# '64 tripower carb stud length



## 64since65 (Dec 11, 2019)

Anybody know why two of the carb mounting studs are longer on a '64 tripower setup and _where they go_? I bought a new set of studs and two of the twelve are longer than the rest. The ones I took off are all the same (longer) length. The carbs bosses are all the same width so it must be for some attachment. The current problem is that I don't know where to install the two longer studs.


----------



## Roger that (Feb 6, 2010)

Of all the original untouched tri-powers that I have seen for the GTO years the longer studs have always been on the rear carb, both of them on the passenger side.


----------



## Mine'sa66 (Oct 30, 2019)

Roger that said:


> Of all the original untouched tri-powers that I have seen for the GTO years the longer studs have always been on the rear carb, both of them on the passenger side.

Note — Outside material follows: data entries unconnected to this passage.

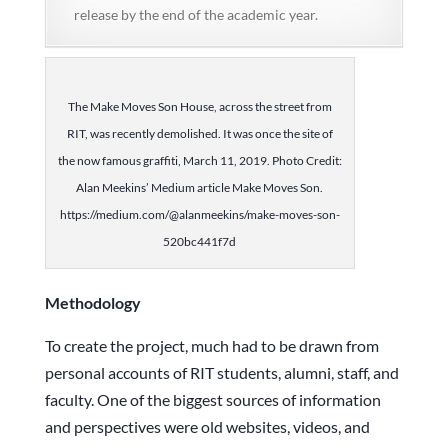
release by the end of the academic year.
The Make Moves Son House, across the street from
RIT, was recently demolished. It was once the site of
the now famous graffiti, March 11, 2019. Photo Credit:
Alan Meekins’ Medium article Make Moves Son.
https://medium.com/@alanmeekins/make-moves-son-
520bc441f7d
Methodology
To create the project, much had to be drawn from
personal accounts of RIT students, alumni, staff, and
faculty. One of the biggest sources of information
and perspectives were old websites, videos, and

Do you know why? I would have to guess it's to hold some sort of a bracket. But what? Is cruise control a possibility?


----------



## PontiacJim (Dec 29, 2012)

I was thinking the vacuum diaphragm that opened up the outboard carbs on the earlier tri power. Not sure where that got located or how?


----------



## Old Man Taylor (May 9, 2011)

The vacuum diaphragm was on the passenger side of the rear carburetor. It's been so long that I don't remember how it was mounted for sure, but it was probably on those two rear studs.


----------



## Roger that (Feb 6, 2010)

On 1966 tri-powers Pontiac used a special hollow threaded stud which was even longer than the 64-65 studs on the passenger side rear carb for manifold vacuum on A/C cars. This stud was capped off for non A/C cars in 1966. 64-65 A/C tri-powers did not obtain the vacuum from that location.

The secondaries vacuum canister was mounted on those longer threaded studs for automatic transmission cars.


----------



## 64since65 (Dec 11, 2019)

"on the rear carb, both of them on the passenger side."
Thanks. That's where I'll put 'em. Apparently that extra length won't be needed since the tri-power was changed to a mechanical advance in late '65.


----------